Deve-se afirmar claramente e inequivocamente que não há relação causal entre doença mental e desenvolvimento espiritual ou por falta dele. Estas doenças ocorrem independentemente de nossa prática e desenvolvimento espiritual. A vida espiritual pode ajudar uma pessoa a enfrentar ou suportar com mais coragem e liberdade um distúrbio mental, tanto quanto ajudaria em qualquer outra forma de doença física, mas a aparência do transtorno tem sua etiologia em nossa disposição genética, nossa bioquímica, e não nossa vida espiritual. Isto é verdade quanto a distúrbios do cérebro e também quanto a outras desordens física, como Diabetes, Mal de Parkinson, Lupus ou qualquer outra doença crônica ou aguda.

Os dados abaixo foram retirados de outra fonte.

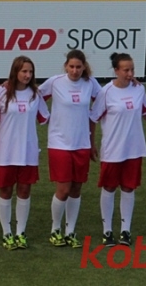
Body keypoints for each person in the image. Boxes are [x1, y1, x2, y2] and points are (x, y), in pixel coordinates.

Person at [39, 50, 102, 249]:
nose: (75, 71)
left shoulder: (90, 83)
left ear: (84, 67)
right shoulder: (55, 82)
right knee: (63, 189)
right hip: (59, 144)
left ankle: (70, 231)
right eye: (71, 66)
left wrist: (130, 81)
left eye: (78, 67)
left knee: (76, 189)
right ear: (66, 66)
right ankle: (55, 229)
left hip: (81, 143)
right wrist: (46, 117)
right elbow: (34, 94)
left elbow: (106, 97)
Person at [0, 56, 49, 250]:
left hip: (29, 151)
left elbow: (44, 118)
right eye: (24, 71)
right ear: (15, 72)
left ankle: (20, 232)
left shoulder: (35, 94)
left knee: (24, 191)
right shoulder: (0, 92)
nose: (27, 75)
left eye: (30, 72)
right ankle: (7, 233)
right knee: (5, 190)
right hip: (6, 151)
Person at [90, 53, 146, 247]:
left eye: (132, 69)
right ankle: (107, 231)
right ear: (116, 70)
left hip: (134, 148)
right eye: (126, 70)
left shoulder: (139, 89)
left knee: (128, 187)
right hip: (112, 149)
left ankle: (125, 231)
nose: (130, 73)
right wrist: (91, 144)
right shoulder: (106, 92)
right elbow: (93, 118)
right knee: (109, 187)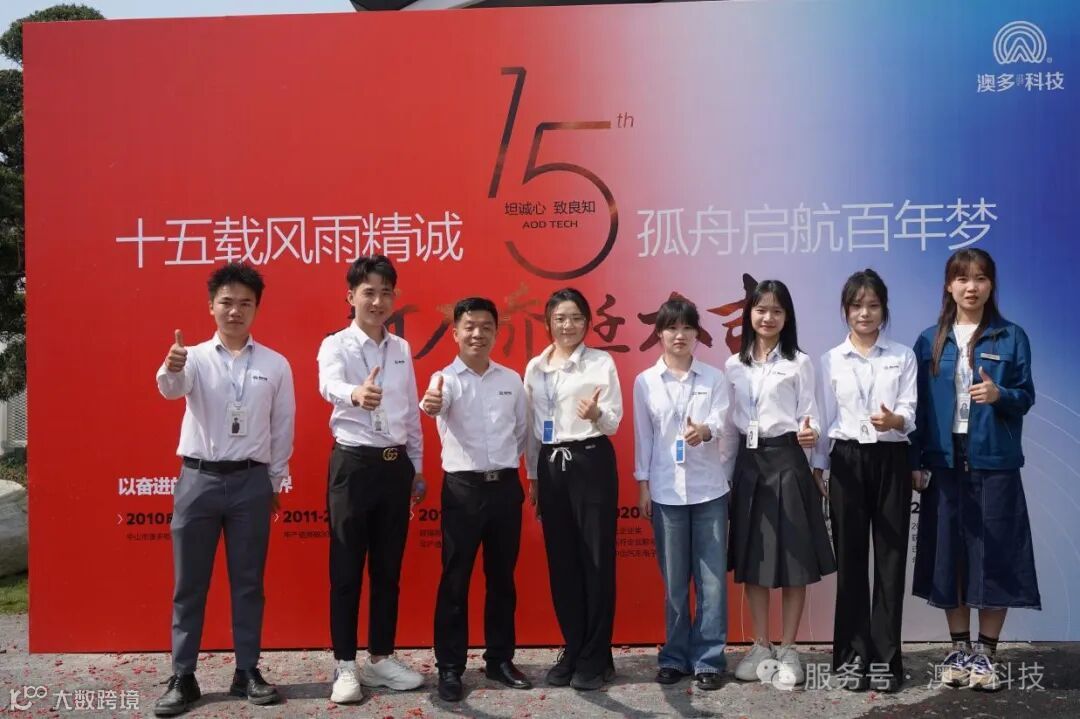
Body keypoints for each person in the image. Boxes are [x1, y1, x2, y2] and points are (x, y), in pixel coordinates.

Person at [153, 263, 295, 717]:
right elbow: (171, 389)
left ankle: (247, 671)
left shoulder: (275, 364)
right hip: (199, 479)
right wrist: (171, 366)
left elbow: (282, 427)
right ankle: (183, 676)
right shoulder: (192, 357)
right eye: (226, 302)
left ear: (257, 309)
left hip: (252, 481)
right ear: (211, 306)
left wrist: (274, 480)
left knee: (249, 583)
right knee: (189, 584)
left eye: (245, 303)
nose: (235, 311)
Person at [910, 248, 1040, 692]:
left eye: (980, 278)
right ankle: (959, 650)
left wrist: (1001, 395)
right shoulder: (930, 340)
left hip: (994, 461)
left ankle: (987, 655)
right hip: (945, 461)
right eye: (962, 278)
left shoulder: (1011, 336)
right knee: (950, 556)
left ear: (991, 285)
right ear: (949, 286)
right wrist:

Se uma pessoa que pratica Oração Contemplativa, Oração Centrante, Oração do Coração, como sua principal prática, tiver também uma doença mental tal como o Transtorno Bipolar ou Depressão Profunda, a coisa mais importante a fazer é seguir fielmente a prescrição médica psiquiátrica e outras intervenções psicoterapêuticas, para controlar os sintomas da desordem, do mesmo modo que um diabético faz uso da insulina e outros medicamentos para tratar sua desordem física. No campo espiritual uma disciplina de uma prática de oração intensa irá ajudar essa pessoa a refugiar-se na Comunhão íntima com Deus, estejam os sintomas presentes ou ausentes. A uma pessoa que busca a Deus seriamente, deve ser dito que ela pode ter um distúrbio mas ela não é um distúrbio (em sua identidade) e ela deve refugiar-se no Coração de Cristo apenas, como a origem de sua identidade verdadeira e sua essência como Filho/Filha de Deus. Nossa caminhada para a transformação e crescimento no amor e compaixão, é aprender a usar as aflições humanas como passagens para a prática de um profundo refúgio no santuário interior do Reino de Deus, dentro de nossos corações, no centro de nosso ser. Não temos escolha quanto ao sofrimento que a vida nos traz. Mas, temos uma escolha quanto a responder com desespero e aflição, ou se vemos nossas aflições e vulnerabilidades como meios para uma busca de maior refúgio no amor indestrutível e infalível da vida de Cristo em nós."